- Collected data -
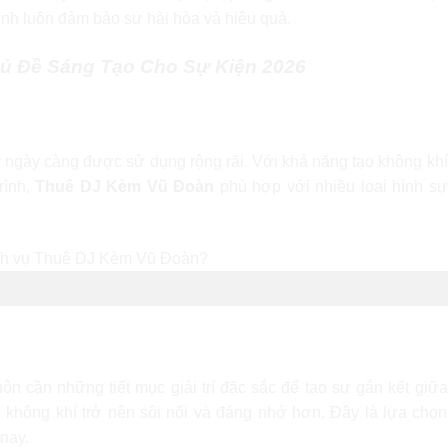
nh luôn đảm bảo sự hài hòa và hiệu quả.
hủ Đề Sáng Tạo Cho Sự Kiện 2026
chọn dịch vụ Thuê DJ Kèm Vũ Đoàn?
 ngày càng được sử dụng rộng rãi. Với khả năng tạo không khí
rình,
Thuê DJ Kèm Vũ Đoàn
phù hợp với nhiều loại hình sự
 nên lựa chọn dịch vụ Thuê DJ Kèm Vũ Đoàn?
oanh nghiệp
ôn cần những tiết mục giải trí đặc sắc để tạo sự gắn kết giữa
 không khí trở nên sôi nổi và đáng nhớ hơn. Đây là lựa chọn
nay.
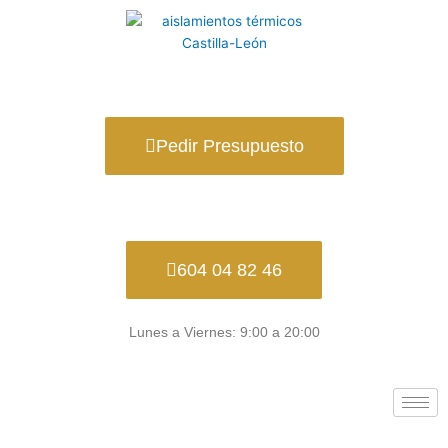
Ir
al
contenido
Pedir Presupuesto
604 04 82 46
Lunes a Viernes: 9:00 a 20:00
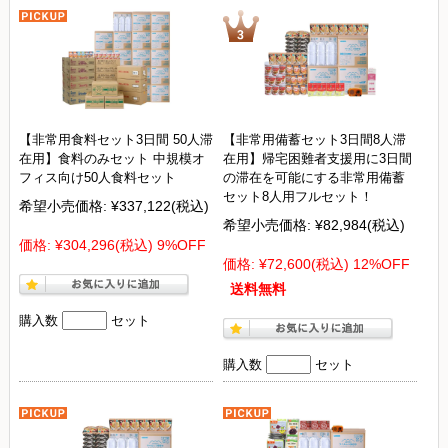
【非常用食料セット3日間 50人滞
【非常用備蓄セット3日間8人滞
在用】食料のみセット 中規模オ
在用】帰宅困難者支援用に3日間
フィス向け50人食料セット
の滞在を可能にする非常用備蓄
セット8人用フルセット！
希望小売価格:
¥337,122
(税込)
希望小売価格:
¥82,984
(税込)
価格:
¥304,296
(税込)
9%OFF
価格:
¥72,600
(税込)
12%OFF
送料無料
購入数
セット
購入数
セット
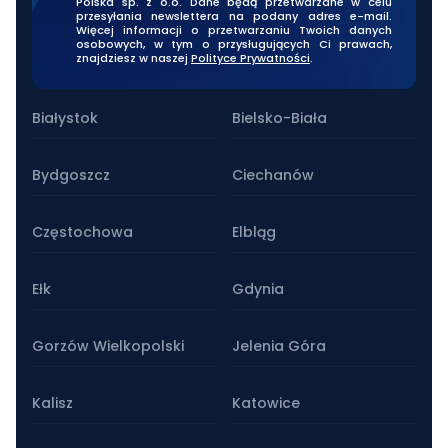
Polska sp. z o.o. Dane będą przetwarzane w celu
klientów i ich komfort.
przesyłania newslettera na podany adres e-mail.
Więcej informacji o przetwarzaniu Twoich danych
osobowych, w tym o przysługujących Ci prawach,
znajdziesz w naszej
Polityce Prywatności
.
Nasze oddziały stacjonarne
Z pewnością skorzystam z ich usług
ponownie i polecam każdemu, kto
Białystok
Bielsko-Biała
szuka niezawodnej wypożyczalni
samochodów!
Bydgoszcz
Ciechanów
Częstochowa
Elbląg
Ełk
Gdynia
Gorzów Wielkopolski
Jelenia Góra
Kalisz
Katowice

- Exercise details -
Among the lines of the data, identify those with the word "dịch". Copy each of them.

- Your solution -
chọn dịch vụ Thuê DJ Kèm Vũ Đoàn?
 nên lựa chọn dịch vụ Thuê DJ Kèm Vũ Đoàn?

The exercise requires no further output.